Related tickers: Teva Pharmaceutical Industries (TEVA +8.6%), Amneal Pharmaceuticals (AMRX +18.4%), Novartis (NVS +1.3%), Bayer (OTCPK:BAYRY +2%)

FTC on board with GE sale of BioPharma unit to Danaher

The U.S. Federal Trade Commission (FTC) inks a consent decree agreement with General Electric (NYSE:GE) and Danaher (NYSE:DHR) in connection with the former’s planned sale of its BioPharma business to the latter for ~$20B in net proceeds, clearing the last major antitrust hurdle of the deal. The transaction should close by month-end.

GE chief H. Lawrence Culp, Jr. says, “Today’s update represents a critical milestone on our journey to transform GE. The value from this transaction will fortify our considerable sources to de-risk our balance sheet and continue to solidify our financial position. As we navigate this challenging external environment, we are focused on protecting the safety of our people, serving our customers in this critical time of need, and continuing to strengthen our businesses.”

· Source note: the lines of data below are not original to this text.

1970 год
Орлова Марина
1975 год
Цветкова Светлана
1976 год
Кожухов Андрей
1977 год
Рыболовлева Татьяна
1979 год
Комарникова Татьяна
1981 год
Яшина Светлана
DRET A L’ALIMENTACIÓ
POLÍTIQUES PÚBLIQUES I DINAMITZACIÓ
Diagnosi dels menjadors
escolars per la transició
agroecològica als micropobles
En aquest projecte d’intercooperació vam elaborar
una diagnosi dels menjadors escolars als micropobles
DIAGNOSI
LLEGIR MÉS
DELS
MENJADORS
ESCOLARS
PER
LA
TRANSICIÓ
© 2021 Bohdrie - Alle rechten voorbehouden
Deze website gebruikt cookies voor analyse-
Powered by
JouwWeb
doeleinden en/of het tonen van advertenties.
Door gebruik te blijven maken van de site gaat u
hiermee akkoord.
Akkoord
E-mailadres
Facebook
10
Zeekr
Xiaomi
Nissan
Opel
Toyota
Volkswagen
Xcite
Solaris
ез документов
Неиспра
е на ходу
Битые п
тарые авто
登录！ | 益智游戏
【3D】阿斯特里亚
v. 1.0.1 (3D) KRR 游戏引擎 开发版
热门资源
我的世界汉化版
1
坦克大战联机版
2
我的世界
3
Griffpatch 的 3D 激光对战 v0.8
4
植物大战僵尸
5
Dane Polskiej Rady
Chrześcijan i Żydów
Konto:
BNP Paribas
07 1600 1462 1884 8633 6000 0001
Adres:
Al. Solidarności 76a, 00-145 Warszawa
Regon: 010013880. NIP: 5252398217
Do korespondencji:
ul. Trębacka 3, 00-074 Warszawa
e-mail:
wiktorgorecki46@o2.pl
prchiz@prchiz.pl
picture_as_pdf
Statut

FDA OKs expanded use of Gilead’s Epclusa

The FDA approves the use of Gilead Sciences’ (GILD +0.1%) Epclusa (sofosbuvir 400mg/velpatasvir 100mg; sofosbuvir 200mg/velpatasvir 50 mg) for the treatment of patients with chronic hepatitis C infection (HCV) as young as 6 years of age or weighing at least 17 kg, regardless of HCV genotype or liver disease severity.

Its application in Europe is under EMA review.

The agency approved the combo pill in June 2016 for HCV-positive adults with or without cirrhosis and in combination with ribavirin for patients with decompensated cirrhosis.